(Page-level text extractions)
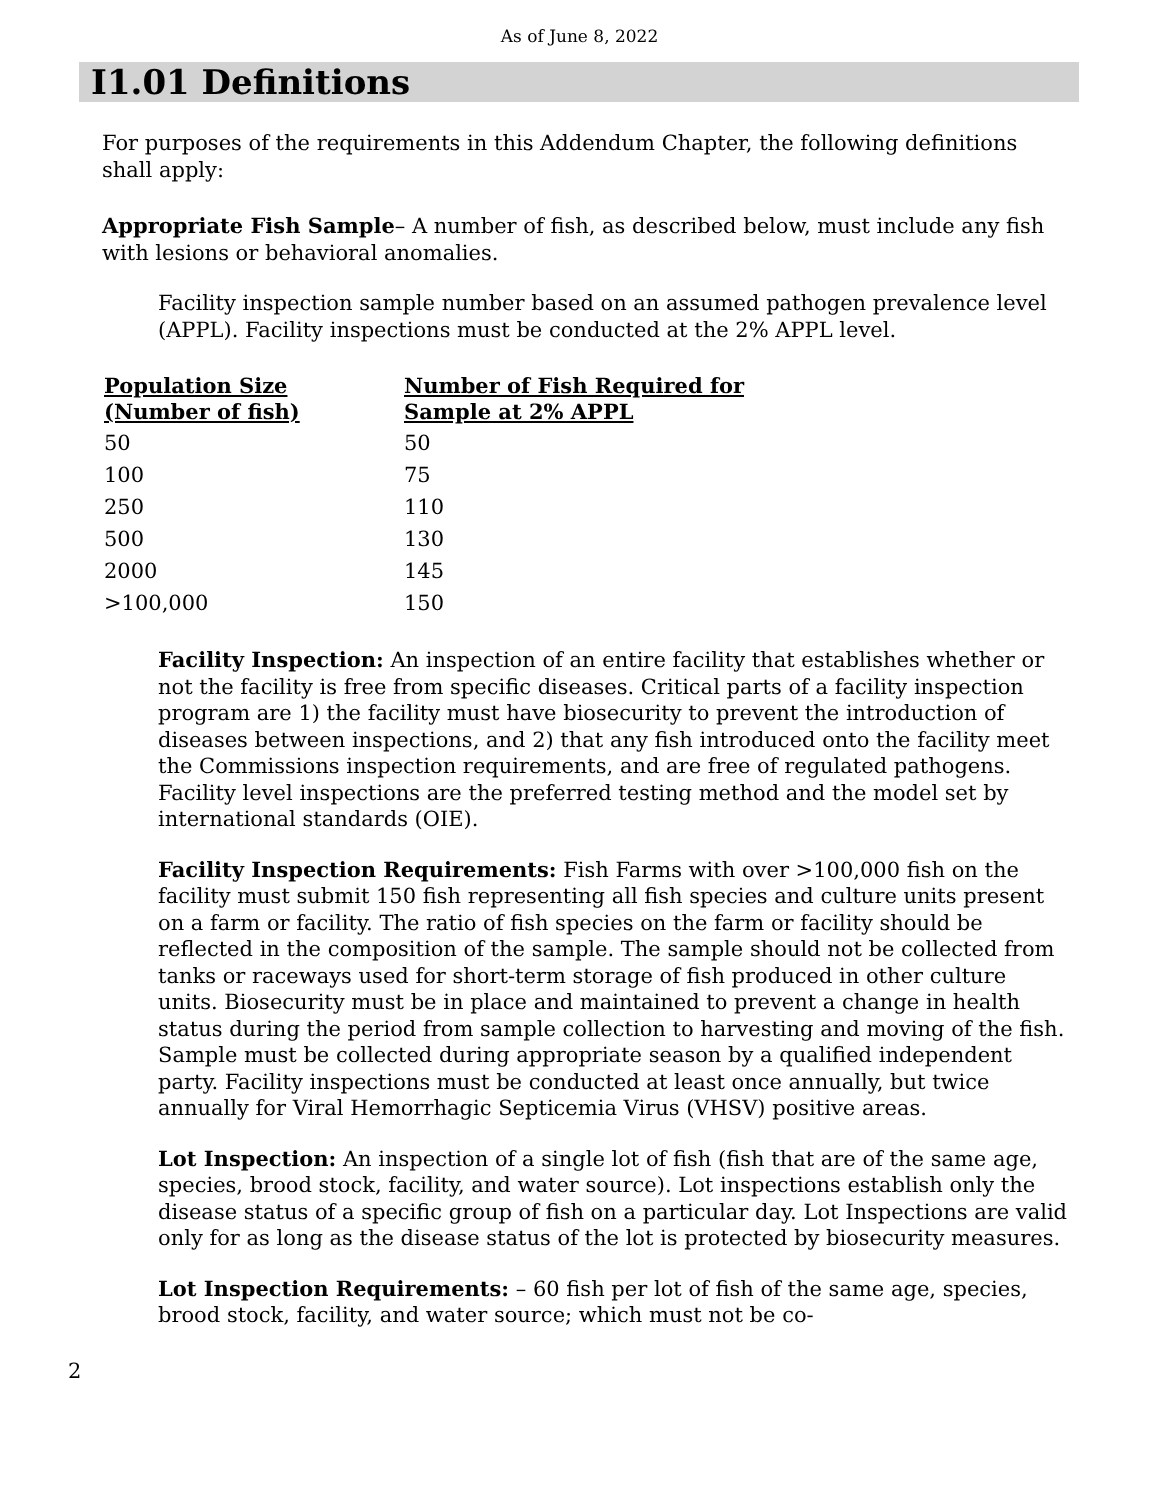As of June 8, 2022
I1.01 Definitions
For purposes of the requirements in this Addendum Chapter, the following definitions shall apply:
Appropriate Fish Sample– A number of fish, as described below, must include any fish with lesions or behavioral anomalies.
Facility inspection sample number based on an assumed pathogen prevalence level (APPL). Facility inspections must be conducted at the 2% APPL level.
| Population Size (Number of fish) | Number of Fish Required for Sample at 2% APPL |
| --- | --- |
| 50 | 50 |
| 100 | 75 |
| 250 | 110 |
| 500 | 130 |
| 2000 | 145 |
| >100,000 | 150 |
Facility Inspection: An inspection of an entire facility that establishes whether or not the facility is free from specific diseases. Critical parts of a facility inspection program are 1) the facility must have biosecurity to prevent the introduction of diseases between inspections, and 2) that any fish introduced onto the facility meet the Commissions inspection requirements, and are free of regulated pathogens. Facility level inspections are the preferred testing method and the model set by international standards (OIE).
Facility Inspection Requirements: Fish Farms with over >100,000 fish on the facility must submit 150 fish representing all fish species and culture units present on a farm or facility. The ratio of fish species on the farm or facility should be reflected in the composition of the sample. The sample should not be collected from tanks or raceways used for short-term storage of fish produced in other culture units. Biosecurity must be in place and maintained to prevent a change in health status during the period from sample collection to harvesting and moving of the fish. Sample must be collected during appropriate season by a qualified independent party. Facility inspections must be conducted at least once annually, but twice annually for Viral Hemorrhagic Septicemia Virus (VHSV) positive areas.
Lot Inspection: An inspection of a single lot of fish (fish that are of the same age, species, brood stock, facility, and water source). Lot inspections establish only the disease status of a specific group of fish on a particular day. Lot Inspections are valid only for as long as the disease status of the lot is protected by biosecurity measures.
Lot Inspection Requirements: – 60 fish per lot of fish of the same age, species, brood stock, facility, and water source; which must not be co-
2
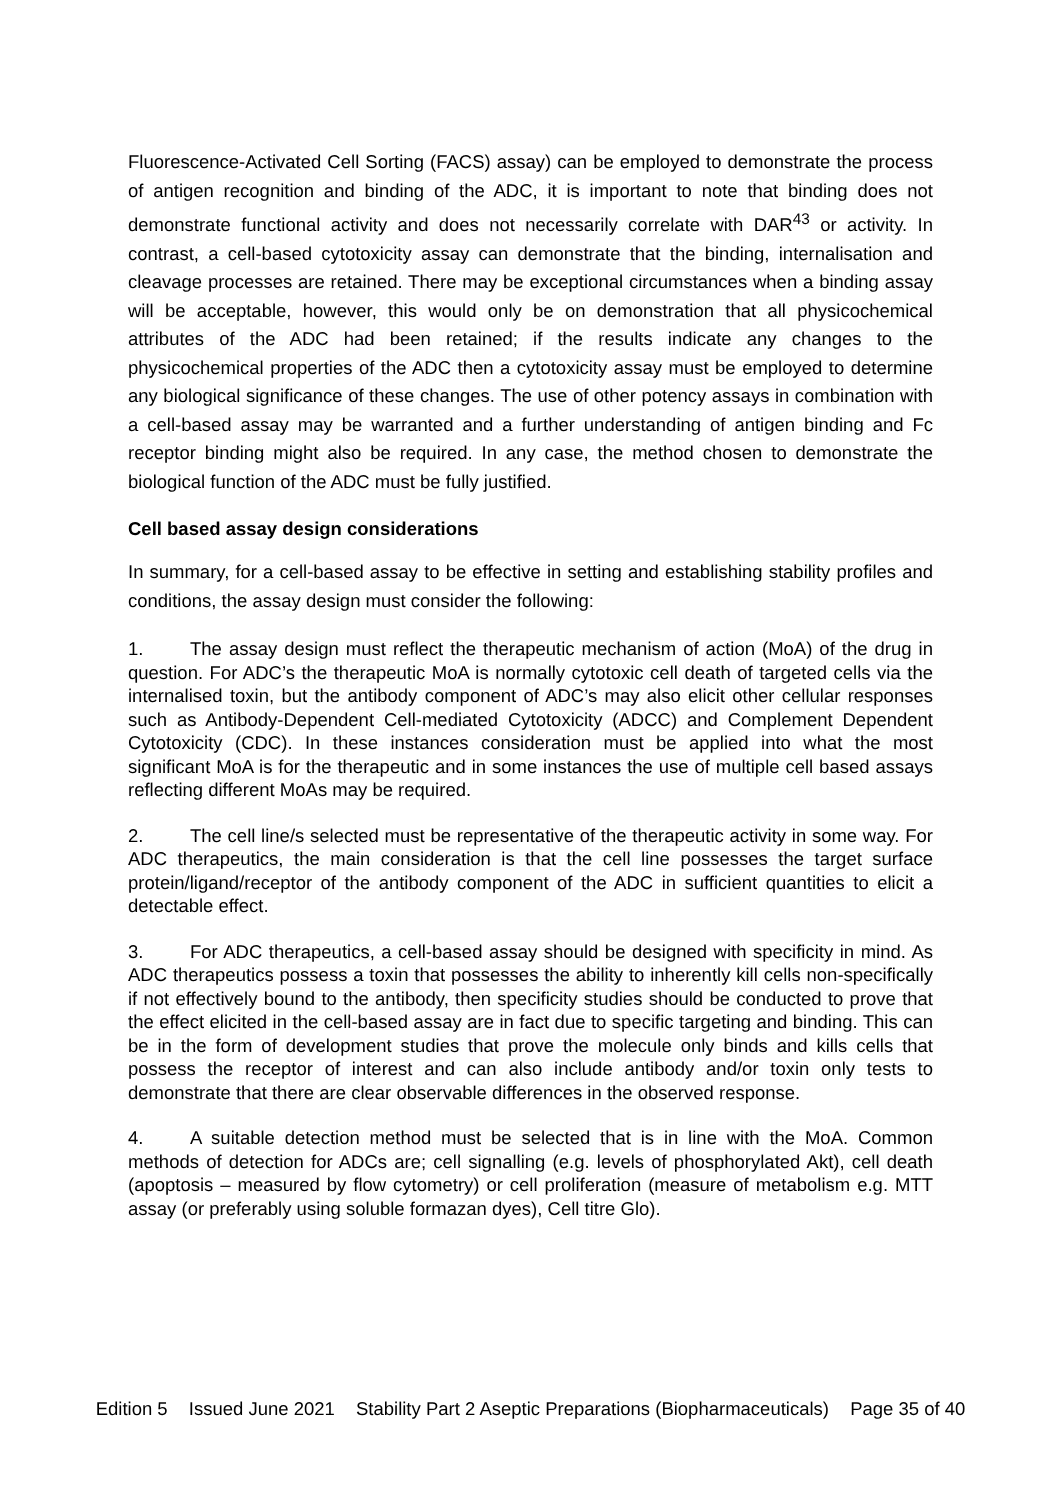Fluorescence-Activated Cell Sorting (FACS) assay) can be employed to demonstrate the process of antigen recognition and binding of the ADC, it is important to note that binding does not demonstrate functional activity and does not necessarily correlate with DAR<sup>43</sup> or activity. In contrast, a cell-based cytotoxicity assay can demonstrate that the binding, internalisation and cleavage processes are retained. There may be exceptional circumstances when a binding assay will be acceptable, however, this would only be on demonstration that all physicochemical attributes of the ADC had been retained; if the results indicate any changes to the physicochemical properties of the ADC then a cytotoxicity assay must be employed to determine any biological significance of these changes. The use of other potency assays in combination with a cell-based assay may be warranted and a further understanding of antigen binding and Fc receptor binding might also be required. In any case, the method chosen to demonstrate the biological function of the ADC must be fully justified.
Cell based assay design considerations
In summary, for a cell-based assay to be effective in setting and establishing stability profiles and conditions, the assay design must consider the following:
1. The assay design must reflect the therapeutic mechanism of action (MoA) of the drug in question. For ADC’s the therapeutic MoA is normally cytotoxic cell death of targeted cells via the internalised toxin, but the antibody component of ADC’s may also elicit other cellular responses such as Antibody-Dependent Cell-mediated Cytotoxicity (ADCC) and Complement Dependent Cytotoxicity (CDC). In these instances consideration must be applied into what the most significant MoA is for the therapeutic and in some instances the use of multiple cell based assays reflecting different MoAs may be required.
2. The cell line/s selected must be representative of the therapeutic activity in some way. For ADC therapeutics, the main consideration is that the cell line possesses the target surface protein/ligand/receptor of the antibody component of the ADC in sufficient quantities to elicit a detectable effect.
3. For ADC therapeutics, a cell-based assay should be designed with specificity in mind. As ADC therapeutics possess a toxin that possesses the ability to inherently kill cells non-specifically if not effectively bound to the antibody, then specificity studies should be conducted to prove that the effect elicited in the cell-based assay are in fact due to specific targeting and binding. This can be in the form of development studies that prove the molecule only binds and kills cells that possess the receptor of interest and can also include antibody and/or toxin only tests to demonstrate that there are clear observable differences in the observed response.
4. A suitable detection method must be selected that is in line with the MoA. Common methods of detection for ADCs are; cell signalling (e.g. levels of phosphorylated Akt), cell death (apoptosis – measured by flow cytometry) or cell proliferation (measure of metabolism e.g. MTT assay (or preferably using soluble formazan dyes), Cell titre Glo).
Edition 5 Issued June 2021 Stability Part 2 Aseptic Preparations (Biopharmaceuticals) Page 35 of 40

— Work instructions —
The data is to be printed again exactly, but without its pictures.

— Result —
As of June 8, 2022
I1.01 Definitions
For purposes of the requirements in this Addendum Chapter, the following definitions shall apply:
Appropriate Fish Sample– A number of fish, as described below, must include any fish with lesions or behavioral anomalies.
Facility inspection sample number based on an assumed pathogen prevalence level (APPL). Facility inspections must be conducted at the 2% APPL level.
| Population Size (Number of fish) | Number of Fish Required for Sample at 2% APPL |
| --- | --- |
| 50 | 50 |
| 100 | 75 |
| 250 | 110 |
| 500 | 130 |
| 2000 | 145 |
| >100,000 | 150 |
Facility Inspection: An inspection of an entire facility that establishes whether or not the facility is free from specific diseases. Critical parts of a facility inspection program are 1) the facility must have biosecurity to prevent the introduction of diseases between inspections, and 2) that any fish introduced onto the facility meet the Commissions inspection requirements, and are free of regulated pathogens. Facility level inspections are the preferred testing method and the model set by international standards (OIE).
Facility Inspection Requirements: Fish Farms with over >100,000 fish on the facility must submit 150 fish representing all fish species and culture units present on a farm or facility. The ratio of fish species on the farm or facility should be reflected in the composition of the sample. The sample should not be collected from tanks or raceways used for short-term storage of fish produced in other culture units. Biosecurity must be in place and maintained to prevent a change in health status during the period from sample collection to harvesting and moving of the fish. Sample must be collected during appropriate season by a qualified independent party. Facility inspections must be conducted at least once annually, but twice annually for Viral Hemorrhagic Septicemia Virus (VHSV) positive areas.
Lot Inspection: An inspection of a single lot of fish (fish that are of the same age, species, brood stock, facility, and water source). Lot inspections establish only the disease status of a specific group of fish on a particular day. Lot Inspections are valid only for as long as the disease status of the lot is protected by biosecurity measures.
Lot Inspection Requirements: – 60 fish per lot of fish of the same age, species, brood stock, facility, and water source; which must not be co-
2
Fluorescence-Activated Cell Sorting (FACS) assay) can be employed to demonstrate the process of antigen recognition and binding of the ADC, it is important to note that binding does not demonstrate functional activity and does not necessarily correlate with DAR<sup>43</sup> or activity. In contrast, a cell-based cytotoxicity assay can demonstrate that the binding, internalisation and cleavage processes are retained. There may be exceptional circumstances when a binding assay will be acceptable, however, this would only be on demonstration that all physicochemical attributes of the ADC had been retained; if the results indicate any changes to the physicochemical properties of the ADC then a cytotoxicity assay must be employed to determine any biological significance of these changes. The use of other potency assays in combination with a cell-based assay may be warranted and a further understanding of antigen binding and Fc receptor binding might also be required. In any case, the method chosen to demonstrate the biological function of the ADC must be fully justified.
Cell based assay design considerations
In summary, for a cell-based assay to be effective in setting and establishing stability profiles and conditions, the assay design must consider the following:
1. The assay design must reflect the therapeutic mechanism of action (MoA) of the drug in question. For ADC’s the therapeutic MoA is normally cytotoxic cell death of targeted cells via the internalised toxin, but the antibody component of ADC’s may also elicit other cellular responses such as Antibody-Dependent Cell-mediated Cytotoxicity (ADCC) and Complement Dependent Cytotoxicity (CDC). In these instances consideration must be applied into what the most significant MoA is for the therapeutic and in some instances the use of multiple cell based assays reflecting different MoAs may be required.
2. The cell line/s selected must be representative of the therapeutic activity in some way. For ADC therapeutics, the main consideration is that the cell line possesses the target surface protein/ligand/receptor of the antibody component of the ADC in sufficient quantities to elicit a detectable effect.
3. For ADC therapeutics, a cell-based assay should be designed with specificity in mind. As ADC therapeutics possess a toxin that possesses the ability to inherently kill cells non-specifically if not effectively bound to the antibody, then specificity studies should be conducted to prove that the effect elicited in the cell-based assay are in fact due to specific targeting and binding. This can be in the form of development studies that prove the molecule only binds and kills cells that possess the receptor of interest and can also include antibody and/or toxin only tests to demonstrate that there are clear observable differences in the observed response.
4. A suitable detection method must be selected that is in line with the MoA. Common methods of detection for ADCs are; cell signalling (e.g. levels of phosphorylated Akt), cell death (apoptosis – measured by flow cytometry) or cell proliferation (measure of metabolism e.g. MTT assay (or preferably using soluble formazan dyes), Cell titre Glo).
Edition 5 Issued June 2021 Stability Part 2 Aseptic Preparations (Biopharmaceuticals) Page 35 of 40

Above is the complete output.